[Prompt] Starting at the top of the entries below, set down each line exactly as written, and stop after the line containing "238 652 709".

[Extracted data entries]
....

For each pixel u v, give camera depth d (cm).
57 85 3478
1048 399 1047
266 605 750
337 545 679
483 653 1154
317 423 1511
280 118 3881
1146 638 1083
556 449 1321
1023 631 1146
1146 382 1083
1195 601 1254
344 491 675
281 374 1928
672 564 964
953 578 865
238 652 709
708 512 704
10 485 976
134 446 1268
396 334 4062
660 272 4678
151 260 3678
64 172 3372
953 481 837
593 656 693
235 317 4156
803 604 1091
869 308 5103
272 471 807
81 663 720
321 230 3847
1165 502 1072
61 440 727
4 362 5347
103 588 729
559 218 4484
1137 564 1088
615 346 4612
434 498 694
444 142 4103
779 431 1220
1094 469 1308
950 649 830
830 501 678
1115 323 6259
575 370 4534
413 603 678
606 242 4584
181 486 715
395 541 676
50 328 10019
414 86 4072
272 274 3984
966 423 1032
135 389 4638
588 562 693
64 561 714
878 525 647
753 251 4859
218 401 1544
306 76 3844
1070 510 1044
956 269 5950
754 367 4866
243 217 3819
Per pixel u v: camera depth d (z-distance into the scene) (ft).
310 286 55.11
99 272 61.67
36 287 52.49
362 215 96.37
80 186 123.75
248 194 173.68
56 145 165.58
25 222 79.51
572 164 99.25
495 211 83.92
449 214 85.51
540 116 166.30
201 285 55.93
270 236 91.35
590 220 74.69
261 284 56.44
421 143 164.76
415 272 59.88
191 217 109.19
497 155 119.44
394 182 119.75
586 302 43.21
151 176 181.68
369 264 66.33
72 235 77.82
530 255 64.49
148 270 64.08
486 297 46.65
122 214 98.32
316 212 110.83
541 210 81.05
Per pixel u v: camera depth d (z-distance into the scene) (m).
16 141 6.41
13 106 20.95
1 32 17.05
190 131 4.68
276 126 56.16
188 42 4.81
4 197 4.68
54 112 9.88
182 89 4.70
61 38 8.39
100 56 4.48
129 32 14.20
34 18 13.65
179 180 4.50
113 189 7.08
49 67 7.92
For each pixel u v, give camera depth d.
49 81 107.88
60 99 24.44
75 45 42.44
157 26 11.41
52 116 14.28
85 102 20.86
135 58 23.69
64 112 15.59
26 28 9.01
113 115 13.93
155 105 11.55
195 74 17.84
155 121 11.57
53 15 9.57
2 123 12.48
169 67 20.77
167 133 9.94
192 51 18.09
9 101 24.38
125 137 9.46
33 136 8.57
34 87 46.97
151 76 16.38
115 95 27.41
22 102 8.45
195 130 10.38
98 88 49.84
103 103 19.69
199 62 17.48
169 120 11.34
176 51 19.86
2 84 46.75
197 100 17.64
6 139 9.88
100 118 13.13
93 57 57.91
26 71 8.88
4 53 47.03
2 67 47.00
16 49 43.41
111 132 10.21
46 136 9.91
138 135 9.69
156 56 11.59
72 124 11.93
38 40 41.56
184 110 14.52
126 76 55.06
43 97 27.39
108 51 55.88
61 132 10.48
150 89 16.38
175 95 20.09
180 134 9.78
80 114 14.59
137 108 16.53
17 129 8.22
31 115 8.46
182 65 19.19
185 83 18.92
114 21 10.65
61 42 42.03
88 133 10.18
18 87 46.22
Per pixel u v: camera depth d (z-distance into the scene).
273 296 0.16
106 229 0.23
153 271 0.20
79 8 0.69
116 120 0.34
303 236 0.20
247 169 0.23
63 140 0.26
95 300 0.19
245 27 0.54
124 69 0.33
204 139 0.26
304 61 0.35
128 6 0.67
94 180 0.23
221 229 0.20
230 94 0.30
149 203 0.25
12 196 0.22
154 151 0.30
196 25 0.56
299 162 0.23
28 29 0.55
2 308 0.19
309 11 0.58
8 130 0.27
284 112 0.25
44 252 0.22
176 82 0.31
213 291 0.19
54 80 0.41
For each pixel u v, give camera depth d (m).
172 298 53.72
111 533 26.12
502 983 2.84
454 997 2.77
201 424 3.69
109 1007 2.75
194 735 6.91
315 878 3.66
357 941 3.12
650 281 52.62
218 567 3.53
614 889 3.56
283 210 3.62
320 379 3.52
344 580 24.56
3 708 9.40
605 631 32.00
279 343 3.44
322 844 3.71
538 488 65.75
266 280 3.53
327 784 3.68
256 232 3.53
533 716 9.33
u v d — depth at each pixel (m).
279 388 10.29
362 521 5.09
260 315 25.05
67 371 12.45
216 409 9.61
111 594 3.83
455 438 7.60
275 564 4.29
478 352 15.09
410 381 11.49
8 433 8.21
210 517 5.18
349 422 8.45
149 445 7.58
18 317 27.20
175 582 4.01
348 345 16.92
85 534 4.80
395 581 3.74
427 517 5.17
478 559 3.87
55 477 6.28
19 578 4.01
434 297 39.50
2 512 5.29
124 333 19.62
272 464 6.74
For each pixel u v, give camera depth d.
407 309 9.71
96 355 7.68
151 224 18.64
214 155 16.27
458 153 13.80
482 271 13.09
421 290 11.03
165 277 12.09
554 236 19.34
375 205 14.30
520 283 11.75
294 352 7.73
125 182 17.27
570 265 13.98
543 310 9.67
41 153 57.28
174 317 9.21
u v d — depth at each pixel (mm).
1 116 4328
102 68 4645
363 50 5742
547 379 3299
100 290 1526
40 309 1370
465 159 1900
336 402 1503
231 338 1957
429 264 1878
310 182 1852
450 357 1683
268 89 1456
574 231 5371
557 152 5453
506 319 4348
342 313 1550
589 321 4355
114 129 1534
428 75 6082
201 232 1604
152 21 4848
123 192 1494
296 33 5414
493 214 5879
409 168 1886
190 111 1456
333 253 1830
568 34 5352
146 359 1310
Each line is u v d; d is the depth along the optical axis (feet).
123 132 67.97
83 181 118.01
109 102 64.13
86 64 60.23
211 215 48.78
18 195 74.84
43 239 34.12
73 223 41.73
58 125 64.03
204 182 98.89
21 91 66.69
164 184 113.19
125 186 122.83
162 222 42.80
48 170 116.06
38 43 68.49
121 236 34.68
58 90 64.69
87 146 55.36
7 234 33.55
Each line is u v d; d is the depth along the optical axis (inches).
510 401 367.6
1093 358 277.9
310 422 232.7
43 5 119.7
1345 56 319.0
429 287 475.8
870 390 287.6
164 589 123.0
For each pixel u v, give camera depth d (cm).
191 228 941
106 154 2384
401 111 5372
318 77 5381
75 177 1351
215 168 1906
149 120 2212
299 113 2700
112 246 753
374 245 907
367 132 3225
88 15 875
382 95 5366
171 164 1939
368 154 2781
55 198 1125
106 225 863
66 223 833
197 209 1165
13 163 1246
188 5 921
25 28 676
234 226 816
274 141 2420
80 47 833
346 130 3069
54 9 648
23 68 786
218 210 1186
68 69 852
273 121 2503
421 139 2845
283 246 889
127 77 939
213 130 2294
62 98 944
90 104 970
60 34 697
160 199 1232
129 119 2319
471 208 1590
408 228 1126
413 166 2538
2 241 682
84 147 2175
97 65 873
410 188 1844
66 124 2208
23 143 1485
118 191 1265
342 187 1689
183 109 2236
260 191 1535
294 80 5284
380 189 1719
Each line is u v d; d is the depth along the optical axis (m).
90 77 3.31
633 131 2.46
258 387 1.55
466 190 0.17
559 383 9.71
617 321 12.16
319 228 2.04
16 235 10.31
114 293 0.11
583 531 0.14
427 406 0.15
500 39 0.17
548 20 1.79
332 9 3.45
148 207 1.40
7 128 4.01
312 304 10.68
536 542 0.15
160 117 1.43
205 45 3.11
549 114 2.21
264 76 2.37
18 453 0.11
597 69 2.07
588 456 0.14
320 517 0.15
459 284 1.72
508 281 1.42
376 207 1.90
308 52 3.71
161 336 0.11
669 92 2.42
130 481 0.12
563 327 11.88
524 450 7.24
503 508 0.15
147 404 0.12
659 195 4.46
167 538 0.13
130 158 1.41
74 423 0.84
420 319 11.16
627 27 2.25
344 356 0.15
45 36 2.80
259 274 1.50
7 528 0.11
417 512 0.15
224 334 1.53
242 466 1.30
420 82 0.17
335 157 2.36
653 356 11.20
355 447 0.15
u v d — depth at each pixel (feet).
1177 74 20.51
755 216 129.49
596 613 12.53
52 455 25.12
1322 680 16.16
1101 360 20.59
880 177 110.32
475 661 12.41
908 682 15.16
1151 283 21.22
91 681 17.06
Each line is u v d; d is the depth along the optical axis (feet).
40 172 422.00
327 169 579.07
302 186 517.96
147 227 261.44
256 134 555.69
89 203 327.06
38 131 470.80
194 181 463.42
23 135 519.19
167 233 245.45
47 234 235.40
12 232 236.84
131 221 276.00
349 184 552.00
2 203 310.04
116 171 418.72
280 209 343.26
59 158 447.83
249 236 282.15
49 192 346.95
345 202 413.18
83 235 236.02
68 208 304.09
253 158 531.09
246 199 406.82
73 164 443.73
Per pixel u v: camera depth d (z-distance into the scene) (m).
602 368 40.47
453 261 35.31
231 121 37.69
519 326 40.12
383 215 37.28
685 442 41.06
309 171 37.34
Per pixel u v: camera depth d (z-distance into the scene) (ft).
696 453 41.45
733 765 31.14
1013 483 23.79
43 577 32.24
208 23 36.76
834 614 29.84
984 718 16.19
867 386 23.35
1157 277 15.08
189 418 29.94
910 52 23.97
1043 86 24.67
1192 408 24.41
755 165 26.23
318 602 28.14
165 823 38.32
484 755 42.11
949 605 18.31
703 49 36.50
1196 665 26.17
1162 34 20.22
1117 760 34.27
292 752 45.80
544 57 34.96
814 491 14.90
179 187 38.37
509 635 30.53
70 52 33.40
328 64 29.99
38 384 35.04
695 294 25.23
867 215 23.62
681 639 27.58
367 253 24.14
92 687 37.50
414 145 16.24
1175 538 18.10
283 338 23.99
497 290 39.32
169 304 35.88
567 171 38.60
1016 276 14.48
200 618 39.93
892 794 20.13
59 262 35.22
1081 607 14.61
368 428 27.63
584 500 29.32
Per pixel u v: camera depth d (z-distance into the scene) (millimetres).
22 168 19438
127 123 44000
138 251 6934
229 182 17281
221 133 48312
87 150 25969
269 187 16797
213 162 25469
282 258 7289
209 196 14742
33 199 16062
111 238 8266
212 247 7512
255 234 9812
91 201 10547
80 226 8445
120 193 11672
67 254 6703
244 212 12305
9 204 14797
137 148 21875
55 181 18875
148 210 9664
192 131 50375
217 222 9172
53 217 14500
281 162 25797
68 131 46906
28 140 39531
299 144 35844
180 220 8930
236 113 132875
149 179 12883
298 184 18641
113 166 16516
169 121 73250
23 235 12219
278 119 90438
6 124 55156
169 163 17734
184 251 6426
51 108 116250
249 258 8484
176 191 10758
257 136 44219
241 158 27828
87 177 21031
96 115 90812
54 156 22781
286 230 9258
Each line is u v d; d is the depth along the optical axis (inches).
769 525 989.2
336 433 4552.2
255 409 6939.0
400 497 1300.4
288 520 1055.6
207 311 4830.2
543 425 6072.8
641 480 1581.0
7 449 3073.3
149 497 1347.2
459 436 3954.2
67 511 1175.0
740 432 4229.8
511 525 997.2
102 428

....

[Result of this task]
For each pixel u v, give camera depth d (cm).
57 85 3478
1048 399 1047
266 605 750
337 545 679
483 653 1154
317 423 1511
280 118 3881
1146 638 1083
556 449 1321
1023 631 1146
1146 382 1083
1195 601 1254
344 491 675
281 374 1928
672 564 964
953 578 865
238 652 709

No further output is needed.